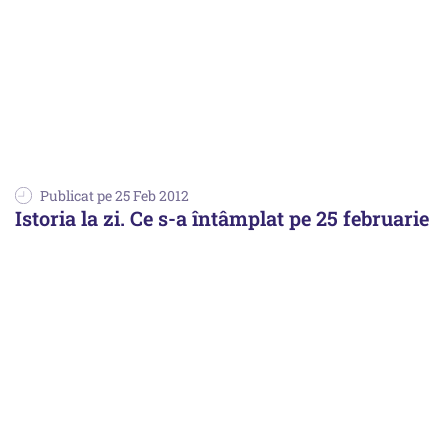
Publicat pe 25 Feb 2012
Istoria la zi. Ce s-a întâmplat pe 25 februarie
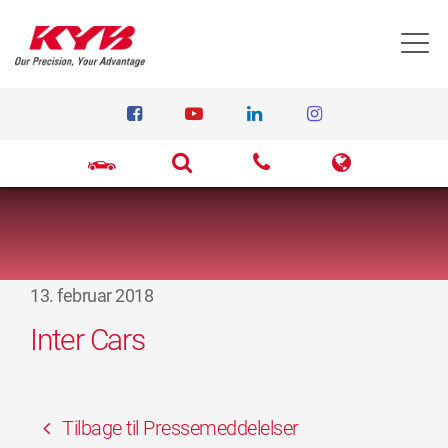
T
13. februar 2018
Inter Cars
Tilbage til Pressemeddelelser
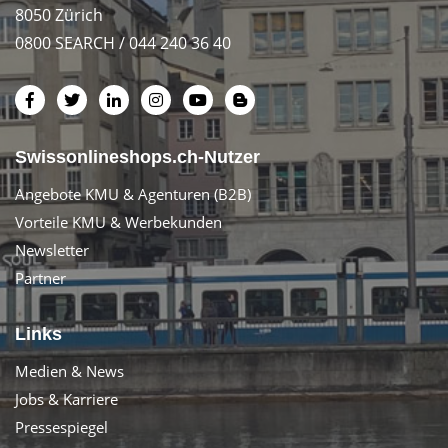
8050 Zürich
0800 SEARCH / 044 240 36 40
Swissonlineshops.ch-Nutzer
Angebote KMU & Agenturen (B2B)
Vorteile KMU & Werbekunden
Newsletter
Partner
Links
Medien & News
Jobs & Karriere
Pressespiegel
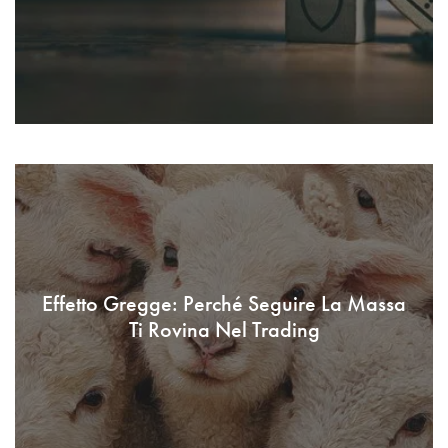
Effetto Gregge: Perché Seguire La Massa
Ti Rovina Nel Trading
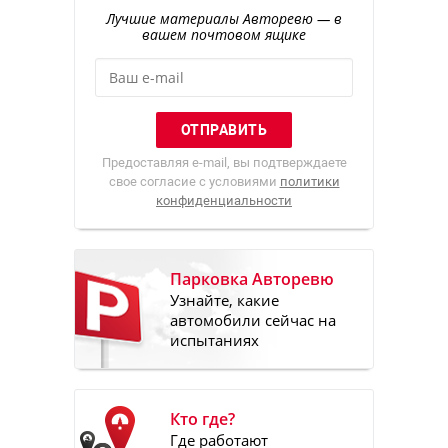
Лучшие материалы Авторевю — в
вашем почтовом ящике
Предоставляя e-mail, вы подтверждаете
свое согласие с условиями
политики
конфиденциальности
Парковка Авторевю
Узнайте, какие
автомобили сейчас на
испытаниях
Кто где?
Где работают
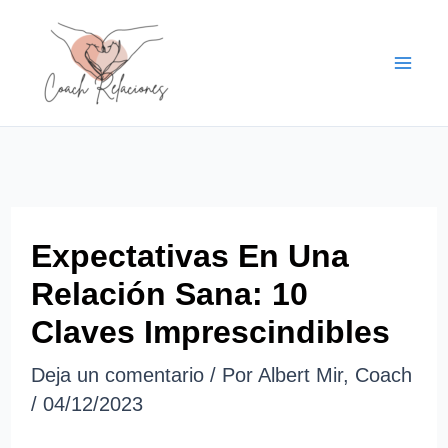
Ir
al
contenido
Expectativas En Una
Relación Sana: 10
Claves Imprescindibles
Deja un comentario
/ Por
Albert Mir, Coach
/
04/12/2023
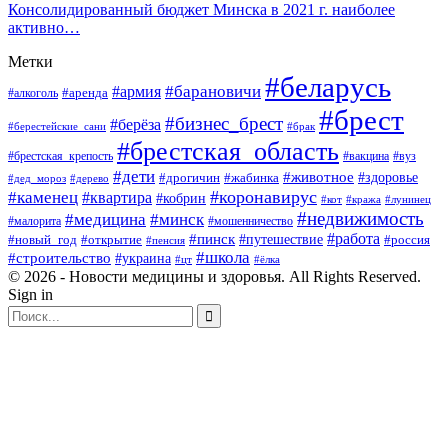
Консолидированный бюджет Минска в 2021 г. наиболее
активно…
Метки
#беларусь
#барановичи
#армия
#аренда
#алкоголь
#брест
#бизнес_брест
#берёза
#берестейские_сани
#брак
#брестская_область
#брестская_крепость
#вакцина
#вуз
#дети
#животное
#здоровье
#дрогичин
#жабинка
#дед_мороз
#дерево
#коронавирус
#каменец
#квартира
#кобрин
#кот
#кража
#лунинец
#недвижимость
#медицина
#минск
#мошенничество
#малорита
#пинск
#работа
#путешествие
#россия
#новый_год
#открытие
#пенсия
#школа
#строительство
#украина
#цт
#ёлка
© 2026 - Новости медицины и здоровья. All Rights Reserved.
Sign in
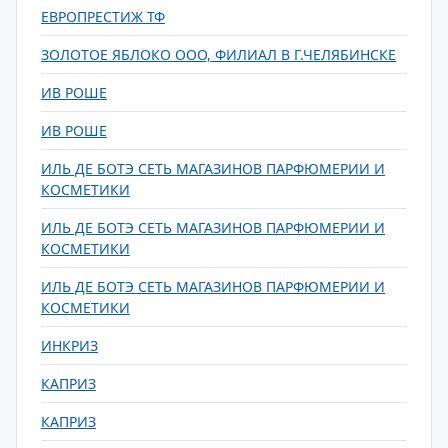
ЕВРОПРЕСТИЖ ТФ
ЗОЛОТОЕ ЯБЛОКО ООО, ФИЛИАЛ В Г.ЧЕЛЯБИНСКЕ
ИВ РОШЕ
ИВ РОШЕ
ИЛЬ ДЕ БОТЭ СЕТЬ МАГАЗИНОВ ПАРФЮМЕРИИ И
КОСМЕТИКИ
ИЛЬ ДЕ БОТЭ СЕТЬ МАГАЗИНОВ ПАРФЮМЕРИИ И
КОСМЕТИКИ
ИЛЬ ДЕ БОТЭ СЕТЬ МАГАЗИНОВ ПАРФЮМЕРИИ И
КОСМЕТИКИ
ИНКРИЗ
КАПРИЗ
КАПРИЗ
==
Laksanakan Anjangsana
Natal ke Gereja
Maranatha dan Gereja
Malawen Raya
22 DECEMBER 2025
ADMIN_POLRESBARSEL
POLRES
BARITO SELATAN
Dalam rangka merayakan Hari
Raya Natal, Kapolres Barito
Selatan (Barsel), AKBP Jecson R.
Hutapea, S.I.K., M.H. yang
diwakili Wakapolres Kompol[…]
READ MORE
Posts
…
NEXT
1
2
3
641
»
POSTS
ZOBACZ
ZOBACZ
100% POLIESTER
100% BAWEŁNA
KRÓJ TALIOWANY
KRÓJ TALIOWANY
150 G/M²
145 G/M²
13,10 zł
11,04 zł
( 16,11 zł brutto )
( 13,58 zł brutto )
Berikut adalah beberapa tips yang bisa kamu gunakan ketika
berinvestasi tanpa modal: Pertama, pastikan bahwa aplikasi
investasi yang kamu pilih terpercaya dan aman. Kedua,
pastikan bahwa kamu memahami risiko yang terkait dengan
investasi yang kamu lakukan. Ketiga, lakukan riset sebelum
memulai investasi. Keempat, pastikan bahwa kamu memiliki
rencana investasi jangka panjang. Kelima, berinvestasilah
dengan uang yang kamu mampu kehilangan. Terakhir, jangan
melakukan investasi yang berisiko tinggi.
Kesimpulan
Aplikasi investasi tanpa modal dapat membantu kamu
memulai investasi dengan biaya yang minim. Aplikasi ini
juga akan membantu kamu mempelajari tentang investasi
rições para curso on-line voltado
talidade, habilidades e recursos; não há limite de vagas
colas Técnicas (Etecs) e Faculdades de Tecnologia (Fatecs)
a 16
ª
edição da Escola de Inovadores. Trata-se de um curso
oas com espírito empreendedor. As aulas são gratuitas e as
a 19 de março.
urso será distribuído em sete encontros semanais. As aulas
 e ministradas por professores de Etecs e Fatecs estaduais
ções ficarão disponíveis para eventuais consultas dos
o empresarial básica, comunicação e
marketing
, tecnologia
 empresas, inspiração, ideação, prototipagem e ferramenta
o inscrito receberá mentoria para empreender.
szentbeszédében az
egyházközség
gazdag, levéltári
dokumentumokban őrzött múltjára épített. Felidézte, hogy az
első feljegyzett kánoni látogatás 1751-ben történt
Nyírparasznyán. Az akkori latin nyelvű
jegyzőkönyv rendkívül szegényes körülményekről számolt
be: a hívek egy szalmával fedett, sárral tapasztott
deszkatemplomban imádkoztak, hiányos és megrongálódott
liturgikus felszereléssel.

*What is required*
Would you please copy exactly the part of the entries above that begins at the line containing "rencana investasi jangka" and ends at the line containing "memulai investasi dengan", both lines included?

*Exercise output*
rencana investasi jangka panjang. Kelima, berinvestasilah
dengan uang yang kamu mampu kehilangan. Terakhir, jangan
melakukan investasi yang berisiko tinggi.
Kesimpulan
Aplikasi investasi tanpa modal dapat membantu kamu
memulai investasi dengan biaya yang minim. Aplikasi ini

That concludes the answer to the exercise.